The scale of these cuts marks a further step-change in the action – and circumstances – facing European airlines. This has seen capacity cuts deepen from those targeted at specific markets – initially mainland China, broadening to other parts of Asia, then northern Italy and into the wider European short-haul market.
A further catalyst for action was the 12 March announcement from US president Donald Trump of restrictions on travellers to the country from continental Europe, before more European countries began closing their own borders – necessitating deeper cuts from airlines.
Against this backdrop Europe’s carriers have taken drastic action to ground aircraft and many are calling for governments to provide support to ensure they can survive the crisis.
While European carriers received some welcome respite in the form of European Commission proposals to alleviate the existing “use it or lose it” slot rules until the end of June, airline bodies called for the relaxation to apply for the full summer season until the end of October.
They were also dismayed that a request that airlines be allowed to offer rebooking or vouchers instead of cash refunds for flights cancelled because of the pandemic was not accepted. “In case of cancellations, the transport provider must reimburse or re-route the passengers,” the Commission states in its guidelines of 18 March.
IATA’s regional vice-president for Europe, Rafael Schvartzman, accused the Commission of underestimating the crisis facing airlines.
“Faced with a cash flow catastrophe, many airlines can only offer vouchers in lieu of immediate cash refunds for cancelled flights,” argues Schvartzman. “The Commission needs to understand that fiddling at the edges will not keep airlines in any shape to get the economy moving again when the health crisis abates.
“This is not a short-term issue – air connectivity will not be back to normal for many months.

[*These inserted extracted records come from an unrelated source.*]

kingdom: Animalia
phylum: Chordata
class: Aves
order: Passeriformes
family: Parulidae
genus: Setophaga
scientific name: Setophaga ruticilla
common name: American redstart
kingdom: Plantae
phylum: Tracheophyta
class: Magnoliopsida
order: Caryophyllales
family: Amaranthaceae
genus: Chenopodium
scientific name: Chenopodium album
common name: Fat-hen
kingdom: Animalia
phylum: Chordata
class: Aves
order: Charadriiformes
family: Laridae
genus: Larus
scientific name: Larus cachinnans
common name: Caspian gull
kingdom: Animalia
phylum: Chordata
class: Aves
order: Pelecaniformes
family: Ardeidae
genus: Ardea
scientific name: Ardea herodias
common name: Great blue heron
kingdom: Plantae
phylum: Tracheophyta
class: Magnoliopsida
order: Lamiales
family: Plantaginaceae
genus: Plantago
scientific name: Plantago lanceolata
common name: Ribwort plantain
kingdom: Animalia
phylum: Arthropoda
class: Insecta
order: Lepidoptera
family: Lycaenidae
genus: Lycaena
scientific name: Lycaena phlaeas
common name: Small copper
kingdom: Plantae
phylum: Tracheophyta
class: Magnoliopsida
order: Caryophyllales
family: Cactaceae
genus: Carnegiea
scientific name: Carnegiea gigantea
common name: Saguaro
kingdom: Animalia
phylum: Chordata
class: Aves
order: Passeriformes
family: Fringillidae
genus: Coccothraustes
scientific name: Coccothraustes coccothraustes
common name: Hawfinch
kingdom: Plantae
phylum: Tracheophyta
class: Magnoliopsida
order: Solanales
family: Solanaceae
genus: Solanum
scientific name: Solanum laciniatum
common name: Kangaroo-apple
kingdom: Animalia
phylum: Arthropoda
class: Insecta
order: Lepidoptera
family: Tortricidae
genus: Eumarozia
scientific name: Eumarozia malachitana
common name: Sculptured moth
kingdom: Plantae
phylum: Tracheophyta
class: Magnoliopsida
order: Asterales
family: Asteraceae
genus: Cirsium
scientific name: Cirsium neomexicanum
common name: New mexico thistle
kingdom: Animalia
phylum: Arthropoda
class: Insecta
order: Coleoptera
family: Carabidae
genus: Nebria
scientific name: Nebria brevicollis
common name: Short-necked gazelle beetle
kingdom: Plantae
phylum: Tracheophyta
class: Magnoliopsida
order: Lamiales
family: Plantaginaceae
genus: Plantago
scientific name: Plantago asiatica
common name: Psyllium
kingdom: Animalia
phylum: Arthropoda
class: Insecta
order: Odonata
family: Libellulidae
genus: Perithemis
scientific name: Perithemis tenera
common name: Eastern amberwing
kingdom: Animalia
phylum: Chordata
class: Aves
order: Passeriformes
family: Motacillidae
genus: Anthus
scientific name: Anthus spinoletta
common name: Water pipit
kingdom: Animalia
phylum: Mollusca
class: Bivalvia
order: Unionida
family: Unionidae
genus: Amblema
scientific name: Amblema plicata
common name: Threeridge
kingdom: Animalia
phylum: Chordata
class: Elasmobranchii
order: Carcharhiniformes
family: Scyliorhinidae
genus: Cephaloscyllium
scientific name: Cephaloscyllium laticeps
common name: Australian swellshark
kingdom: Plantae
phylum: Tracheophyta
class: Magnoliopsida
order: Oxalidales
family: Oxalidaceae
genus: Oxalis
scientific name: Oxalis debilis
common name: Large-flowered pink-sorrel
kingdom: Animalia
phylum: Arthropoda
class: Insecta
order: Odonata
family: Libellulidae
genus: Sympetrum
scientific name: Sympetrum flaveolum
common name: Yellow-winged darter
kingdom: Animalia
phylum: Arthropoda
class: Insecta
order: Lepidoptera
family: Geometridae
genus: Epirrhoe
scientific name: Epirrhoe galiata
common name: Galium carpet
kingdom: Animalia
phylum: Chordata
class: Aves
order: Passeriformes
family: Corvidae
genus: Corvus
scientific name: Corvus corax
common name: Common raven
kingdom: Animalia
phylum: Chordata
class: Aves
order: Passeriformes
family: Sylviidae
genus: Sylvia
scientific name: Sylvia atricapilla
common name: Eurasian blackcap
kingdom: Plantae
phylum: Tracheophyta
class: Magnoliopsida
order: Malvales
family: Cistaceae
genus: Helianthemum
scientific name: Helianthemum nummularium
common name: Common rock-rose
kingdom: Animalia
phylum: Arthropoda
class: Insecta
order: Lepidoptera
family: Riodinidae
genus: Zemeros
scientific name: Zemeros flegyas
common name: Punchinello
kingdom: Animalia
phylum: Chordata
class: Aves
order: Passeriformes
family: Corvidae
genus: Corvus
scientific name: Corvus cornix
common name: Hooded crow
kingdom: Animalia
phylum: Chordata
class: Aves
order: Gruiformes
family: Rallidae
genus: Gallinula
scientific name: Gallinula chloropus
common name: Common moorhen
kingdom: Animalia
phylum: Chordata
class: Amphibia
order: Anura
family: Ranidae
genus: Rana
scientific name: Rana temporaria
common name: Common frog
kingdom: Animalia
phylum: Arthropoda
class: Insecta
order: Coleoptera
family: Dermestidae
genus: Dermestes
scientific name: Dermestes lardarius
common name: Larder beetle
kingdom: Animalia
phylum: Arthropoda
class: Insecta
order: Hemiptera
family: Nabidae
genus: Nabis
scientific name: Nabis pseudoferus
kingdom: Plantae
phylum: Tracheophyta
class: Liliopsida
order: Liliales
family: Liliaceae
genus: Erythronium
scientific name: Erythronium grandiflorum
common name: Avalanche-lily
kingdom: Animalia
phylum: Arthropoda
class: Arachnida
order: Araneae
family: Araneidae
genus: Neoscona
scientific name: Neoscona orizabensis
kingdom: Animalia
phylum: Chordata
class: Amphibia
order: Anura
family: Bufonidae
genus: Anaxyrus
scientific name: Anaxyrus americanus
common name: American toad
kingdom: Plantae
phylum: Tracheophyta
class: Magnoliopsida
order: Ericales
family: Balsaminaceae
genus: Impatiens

And for some airlines, things will never be the same again.”
Likewise European Regional Airlines Association director general Montserrat Barriga – while welcoming that a need for a substantial package for the aviation sector “was not overlooked” – hit out at the lack of “clear and timely decisions” from European transport ministers in alleviating the pressures on the aviation industry.
“Despite many European airlines already facing enormous financial pressures, the lack of concrete action taken by the European Commission has proven they have ignored the vital urgency of mitigating the effects of this crisis,” she says. “Action is needed now if the industry is to survive this catastrophic situation that is likely to change the future of air transport in Europe forever.”